I have this URL for downloading a Zipfile. We can download the zipfile by clicking the link.
But this code I have does not work.
from datetime import datetime, timedelta
import requests, zipfile, io
from zipfile import BadZipFile
TwoMonthsAgo = datetime.now() - timedelta(60)
zip_file_url = 'https://www.statssa.gov.za/timeseriesdata/Excel/P6420%20Food%20and%20beverages%20('+ datetime.strftime(TwoMonthsAgo, '%Y%m') +').zip'
r = requests.get(zip_file_url)
z = zipfile.ZipFile(io.BytesIO(r.content))
z.extractall()
This returns an error:
BadZipFile: File is not a zip file
When I try to download the zipfile to cwd and extract it, there is once again the same error.
import urllib.request
filename = 'P6420 Food and beverages ('+ datetime.strftime(TwoMonthsAgo, '%Y%m') +').zip'
urllib.request.urlretrieve(zip_file_url, filename)
import zipfile
with zipfile.ZipFile(filename, 'r') as zip_ref:
zip_ref.extractall()
BadZipFile: File is not a zip file
This downloaded file does not extract when I try to open manually. While downloading, there is some corruption. How to overcome?

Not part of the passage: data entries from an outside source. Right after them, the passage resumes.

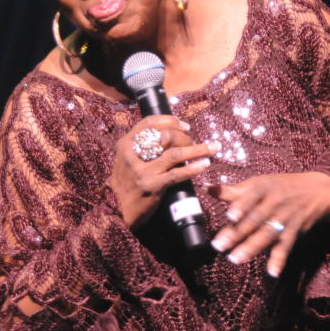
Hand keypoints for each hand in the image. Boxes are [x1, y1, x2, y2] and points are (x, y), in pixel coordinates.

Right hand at [111, 115, 219, 229]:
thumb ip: (140, 147)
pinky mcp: (153, 186)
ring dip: (198, 149)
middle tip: (195, 142)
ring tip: (213, 148)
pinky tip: (204, 164)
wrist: (116, 209)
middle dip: (186, 137)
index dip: (170, 121)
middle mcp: (133, 154)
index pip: (149, 122)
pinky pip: (178, 174)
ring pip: (176, 153)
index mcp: (125, 144)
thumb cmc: (125, 182)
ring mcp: (143, 171)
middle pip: (166, 136)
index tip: (184, 125)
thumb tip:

You are not downloading a zip file at all.
Printing the content returned from the URL shows that the URL returns HTML with an embedded script tag rather that a zip file
from datetime import datetime, timedelta
import requests, zipfile, io
from zipfile import BadZipFile
TwoMonthsAgo = datetime.now() - timedelta(60)
zip_file_url = 'https://www.statssa.gov.za/timeseriesdata/Excel/P6420%20Food%20and%20beverages%20('+ datetime.strftime(TwoMonthsAgo, '%Y%m') +').zip'
r = requests.get(zip_file_url)
print(r.content)
output is
b'<html>\r\n<head>\r\n<META NAME="robots" CONTENT="noindex,nofollow">\r\n<script src="/_Incapsula_Resource?SWJIYLWA=5074a744e2e3d891814e9a2dace20bd4,719d34d31c8e3a6e6fffd425f7e032f3">\r\n</script>\r\n<body>\r\n</body></html>\r\n'
Adding a user agent, as suggested by Mark Setchell, sorts the issue
from datetime import datetime, timedelta
import requests, zipfile, io
from zipfile import BadZipFile
TwoMonthsAgo = datetime.now() - timedelta(60)

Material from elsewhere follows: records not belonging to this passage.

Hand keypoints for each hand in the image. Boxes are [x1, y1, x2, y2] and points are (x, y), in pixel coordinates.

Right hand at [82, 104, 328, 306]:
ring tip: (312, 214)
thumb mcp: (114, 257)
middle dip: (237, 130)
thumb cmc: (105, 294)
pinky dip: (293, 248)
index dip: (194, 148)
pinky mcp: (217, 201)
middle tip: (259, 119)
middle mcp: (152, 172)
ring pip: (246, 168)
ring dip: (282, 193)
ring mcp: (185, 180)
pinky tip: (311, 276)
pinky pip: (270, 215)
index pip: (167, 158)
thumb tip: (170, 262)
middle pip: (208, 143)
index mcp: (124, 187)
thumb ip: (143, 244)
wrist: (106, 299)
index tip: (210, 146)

zip_file_url = 'https://www.statssa.gov.za/timeseriesdata/Excel/P6420%20Food%20and%20beverages%20('+ datetime.strftime(TwoMonthsAgo, '%Y%m') +').zip'
headers = {'User-Agent': 'Mozilla/5.0 (Windows NT 10.0; Win64; x64) AppleWebKit/537.36 (KHTML, like Gecko) Chrome/102.0.0.0 Safari/537.36'}
r = requests.get(zip_file_url, headers=headers)
z = zipfile.ZipFile(io.BytesIO(r.content))
z.extractall()
running that creates this file
$ ls Excel/
'Food and beverages from 2005.xlsx'